A 2 year old boy was referred by a paediatrician for the evaluation of a perianal verrucous lesion which looked like perianal warts. The condition was first noticed by the child’s mother when he was 9 months old as a raised velvety area around the anal orifice. Over the next few months, multiple, small, warty elevations developed over the region. The lesions had remained stable thereafter. There was no parental report of scratching, exudations or bleeding, or difficulty in passing stools. There was no history of viral warts or any STD in the parents. The child has remained in good health since his birth and achieved the milestones normally. Examination revealed a mildly elevated, velvety, periorificial skin studded with multiple, brownish, keratotic papules (fig 1). Detailed systemic examination failed to reveal any abnormality.
A provisional diagnosis of verrucous epidermal naevus was made and a punch biopsy specimen was obtained.
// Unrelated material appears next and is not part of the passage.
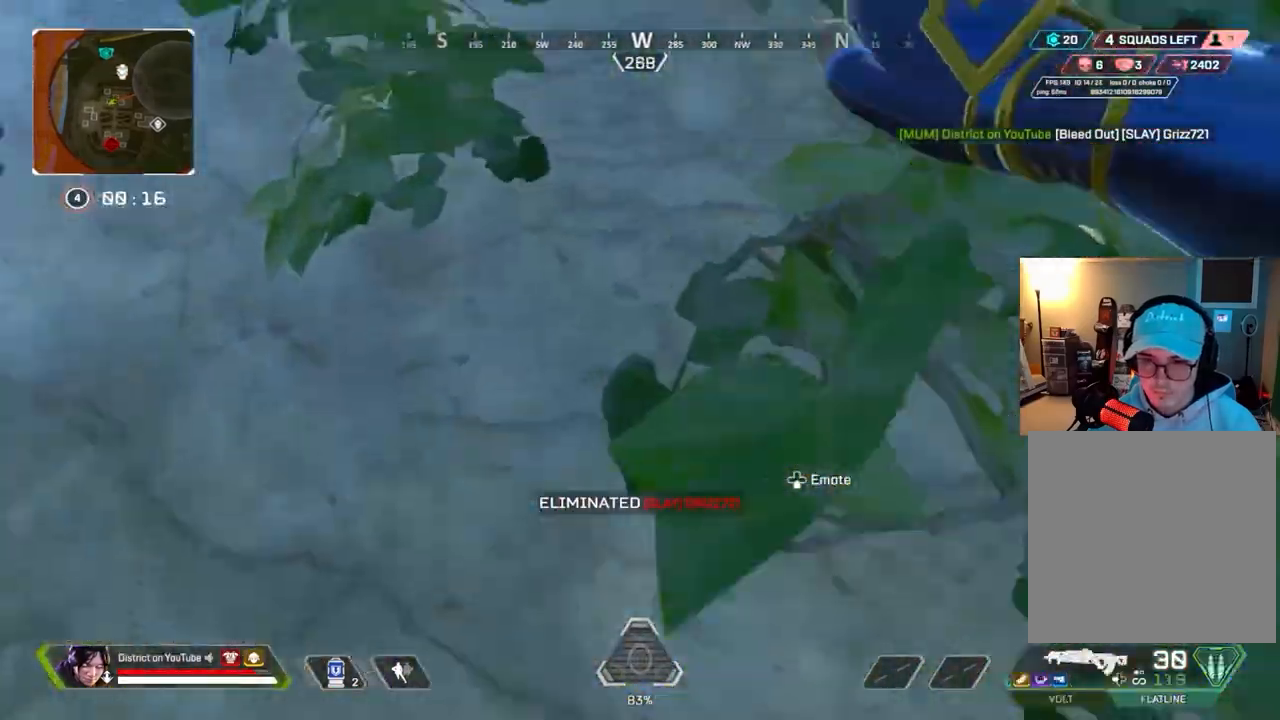
{"buttons": [], "left_stick": "up", "right_stick": "center", "events": []}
Histological examination corroborated the clinical diagnosis by showing hyperkeratosis, acanthosis, and papillomatosis without any evidence of vacuolar change in the keratinocytes or any dermal pathology. Virological study for human papillomavirus (HPV) could not be done owing to lack of facilities. The parents declined any immediate treatment for the asymptomatic condition and during a follow up period of 1 year, the child has remained healthy with the lesions remaining unchanged in appearance.
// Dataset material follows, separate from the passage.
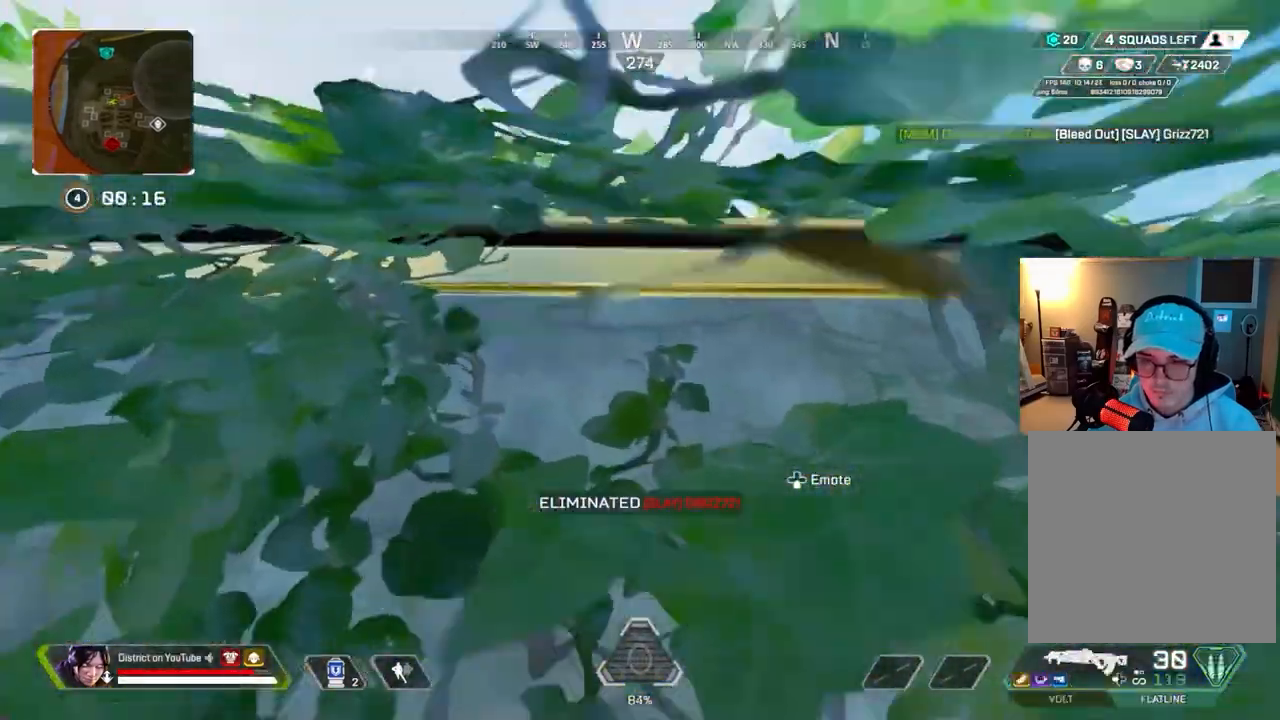
{"buttons": [], "left_stick": "up", "right_stick": "center", "events": [[100, "right_stick", "right"], [200, "right_stick", "center"]]}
Verrucous epidermal naevi are circumscribed hamartomatous lesions composed almost exclusively of keratinocytes.1 Most epidermal naevi usually occur at birth or infancy but rarely their appearance may be delayed until puberty.2 The lesions typically consist of closely set warty papules that coalesce to form well defined keratotic plaques usually in a linear fashion. Verrucous epidermal naevi may be almost of any size, may be single or multiple, and can occur at more or less any site.1 Since these lesions closely mimic viral warts, their occurrence in the perianal region during childhood or adolescence may raise the suspicion of perianal warts as in the present case. Onset of the lesions early in life, their stable nature, typical linear configuration, and histological features may help in the differential diagnosis. Usually only of cosmetic importance, the skin lesions may be treated by cryotherapy, surgical excision, or carbon dioxide laser ablation.1,3
Epidermal naevi, particularly if extensive, may be associated with other developmental anomalies mainly involving the central nervous system, the skeletal system, and the eyes.4 In a large study, one or more such abnormalities were demonstrated in 33% of cases.2 Since patients with epidermal naevi are at significant risk of having other abnormalities, detailed systemic examination and periodic follow up is warranted in every case to exclude them.